BatmanOver the weekend, I watched the original Tim Burton Batman. As a film, it still works pretty well. But while watching it, I couldn’t get past just how fascist the whole thing was. This is true of all superhero films to some extent. But it is unrelenting here. Normal functioning of the society just doesn’t exist. So we are expected to wait around for our Übermensch to come and save us. And the film ends with the city installing a special light where it can call Batman if things go badly, which of course they will, because things are just as bad as they ever were except that the Joker’s gang is now gone.
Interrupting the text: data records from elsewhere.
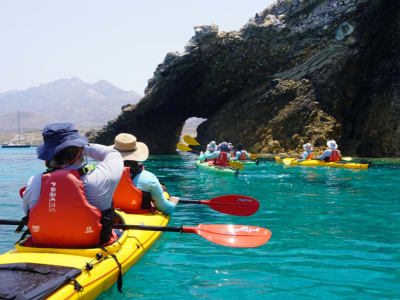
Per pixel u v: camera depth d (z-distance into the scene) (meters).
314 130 22.56
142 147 5.02
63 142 2.90
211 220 5.96
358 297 3.08
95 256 3.03
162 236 5.02
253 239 3.83
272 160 18.91
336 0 22.52
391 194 8.47
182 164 18.69
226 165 14.26
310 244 4.59
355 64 22.80
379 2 21.34
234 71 26.00
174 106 29.42
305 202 7.52
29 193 2.99
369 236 4.94
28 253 2.93
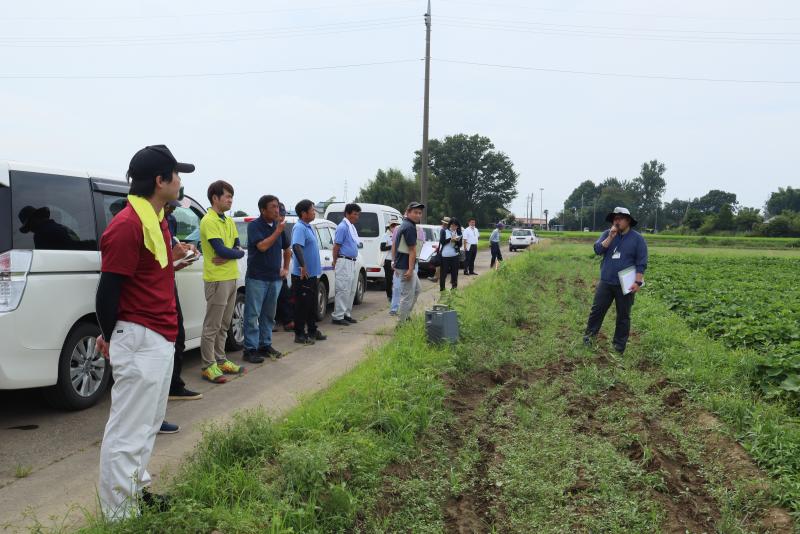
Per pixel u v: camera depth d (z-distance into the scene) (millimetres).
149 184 3377
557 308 12047
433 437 4926
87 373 5754
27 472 4293
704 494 4219
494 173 95688
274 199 7480
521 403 5941
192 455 4301
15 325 4957
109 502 3242
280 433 4449
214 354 6898
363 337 9391
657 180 153250
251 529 3154
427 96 28172
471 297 11359
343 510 3633
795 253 45406
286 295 9938
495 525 3725
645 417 5598
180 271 6996
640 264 8094
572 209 171125
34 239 5172
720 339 8984
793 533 3613
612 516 3775
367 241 16000
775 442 4805
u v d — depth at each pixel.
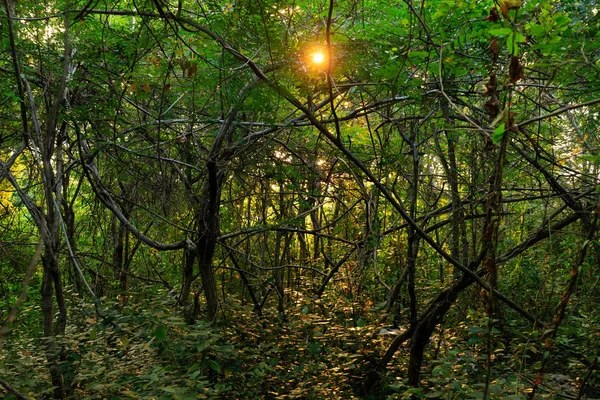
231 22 2.94
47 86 3.35
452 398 3.57
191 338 4.12
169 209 6.12
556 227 3.99
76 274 7.17
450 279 6.07
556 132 5.00
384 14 3.96
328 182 5.20
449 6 3.16
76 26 3.57
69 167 4.88
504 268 6.11
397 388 3.85
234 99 3.56
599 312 5.14
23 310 5.45
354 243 5.64
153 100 4.88
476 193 4.84
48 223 3.04
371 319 5.85
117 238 7.73
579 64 2.81
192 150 5.12
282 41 3.00
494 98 2.11
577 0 3.55
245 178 5.85
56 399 3.52
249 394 4.36
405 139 4.61
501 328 5.25
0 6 2.98
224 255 6.09
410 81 3.66
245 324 5.57
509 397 3.15
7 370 3.66
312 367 4.74
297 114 5.10
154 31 3.48
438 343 4.91
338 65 3.17
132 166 5.59
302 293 7.17
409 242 4.36
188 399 3.04
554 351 4.72
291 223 5.24
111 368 4.03
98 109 4.07
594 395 4.22
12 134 4.41
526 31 2.67
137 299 6.38
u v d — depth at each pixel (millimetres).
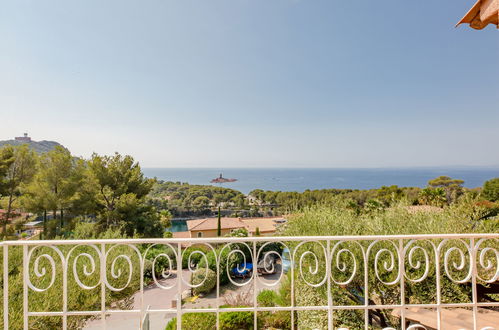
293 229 5926
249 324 6242
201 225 28703
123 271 5180
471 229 3957
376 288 4469
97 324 6461
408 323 3328
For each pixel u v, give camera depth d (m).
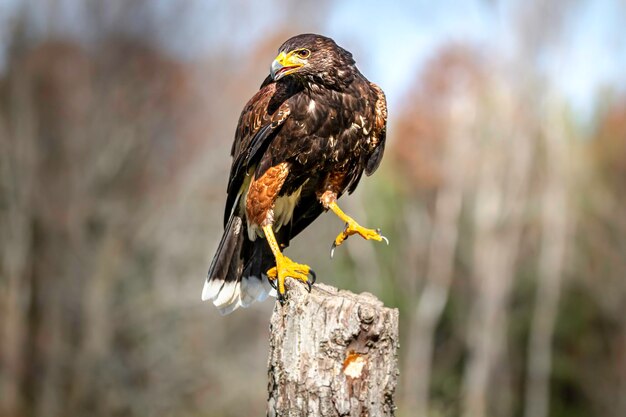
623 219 29.69
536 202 30.77
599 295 29.53
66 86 26.14
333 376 4.80
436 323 30.38
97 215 24.69
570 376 29.47
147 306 23.33
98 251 24.11
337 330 4.81
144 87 28.02
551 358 29.73
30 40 25.61
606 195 30.27
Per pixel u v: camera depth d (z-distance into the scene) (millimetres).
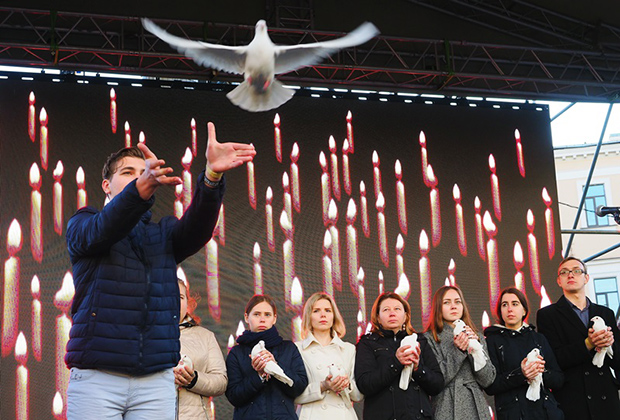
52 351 6734
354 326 7523
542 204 8359
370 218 7875
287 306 7402
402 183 8062
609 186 18344
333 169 7914
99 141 7387
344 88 8195
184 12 8031
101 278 2635
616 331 5477
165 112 7613
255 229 7531
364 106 8188
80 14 7301
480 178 8289
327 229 7719
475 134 8414
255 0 8227
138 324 2639
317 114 8031
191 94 7719
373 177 8000
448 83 8562
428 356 5027
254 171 7691
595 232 9539
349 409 4926
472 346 4910
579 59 8883
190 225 2764
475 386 5043
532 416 4957
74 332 2619
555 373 5156
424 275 7852
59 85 7418
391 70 7961
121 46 7551
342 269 7645
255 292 7355
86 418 2549
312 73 8250
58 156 7246
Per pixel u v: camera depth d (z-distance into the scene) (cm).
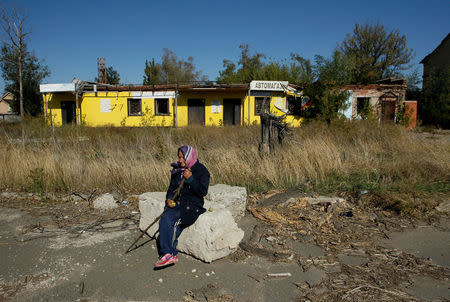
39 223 523
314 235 468
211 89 2208
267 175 716
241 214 533
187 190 386
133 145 1055
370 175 739
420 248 427
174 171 390
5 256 410
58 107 2386
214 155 855
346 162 822
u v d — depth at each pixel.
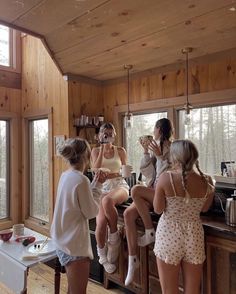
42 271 3.17
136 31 2.48
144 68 3.43
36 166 4.48
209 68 2.92
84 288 1.88
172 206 1.87
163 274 1.89
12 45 4.53
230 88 2.76
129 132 3.77
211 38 2.55
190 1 1.98
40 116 4.25
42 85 4.14
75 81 3.75
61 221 1.85
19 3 2.10
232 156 2.84
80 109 3.80
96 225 2.70
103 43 2.75
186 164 1.85
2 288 2.81
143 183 2.87
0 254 2.11
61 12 2.22
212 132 2.98
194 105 3.07
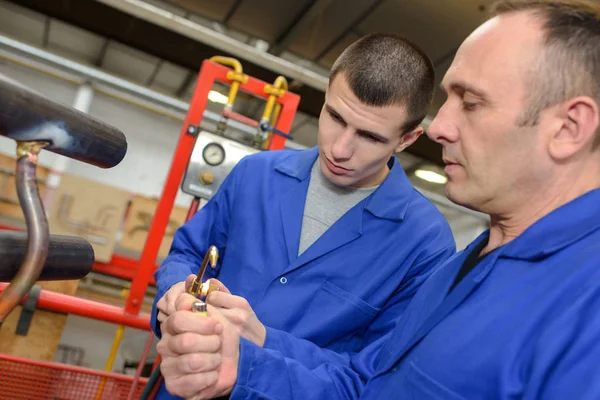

There is an irony there too. Batman was responsible for making the Joker. That’s what made the city get so much worse. If he had never existed, then Gotham City would have remained like Chicago in 1920s. Instead, it was turned into a place where you couldn’t even wear makeup. Speaking of which, the Joker’s poisoning of products is perhaps the worst aspect of the fascism implicit in the film. All the police and scientists and hobbyists in the town could not figure it out, but Batman — in his spare time between being a rich playboy and frightening local hoodlums — manages to figure out the key. So it isn’t just that the government is corrupt — all the people are stupid too.

That brings us to Vicki Vale. She first appeared in the comics in 1948. But this film was made in 1989 — well into the women’s liberation movement. Yet the character was more liberated in 1948. Here she is a great career woman — in reputation only. She takes a couple of photos toward the beginning of the film, but mostly she just throws herself at Bruce Wayne. And then, she’s used as a prop for the Joker to lead around. Other than jumping out of the way of some acid, she does nothing but wait around for Batman to save her.

Other than the fact that Bruce Wayne is rich, it isn’t clear what’s so attractive about him (not that that isn’t enough). But especially after she finds out that he is Batman, she ought to run away. And that’s true of the city too. Batman is a deeply disturbed person. He might be fighting the Joker today, but he is very likely to be poisoning the city tomorrow. He generally seems more interested in saving Vicki Vale than the city itself. In fact, there is an interesting scene that starts the film where a family is robbed at gun point. Batman eventually shows up to abuse the robbers, but doesn’t help the family at all.

There are ways to tell stories of collective action. But as a society, we are stuck in Roman times. It’s all about the hero archetype. And that is a fundamentally fascist idea. We need to get past that. There is no one hero who is going to save us. And if there were, we should be worried about it. Because we wouldn’t be in control. And then it really doesn’t matter if it is Batman or the Joker who is our Übermensch. He creates his own moral universe — one that we don’t want to live in.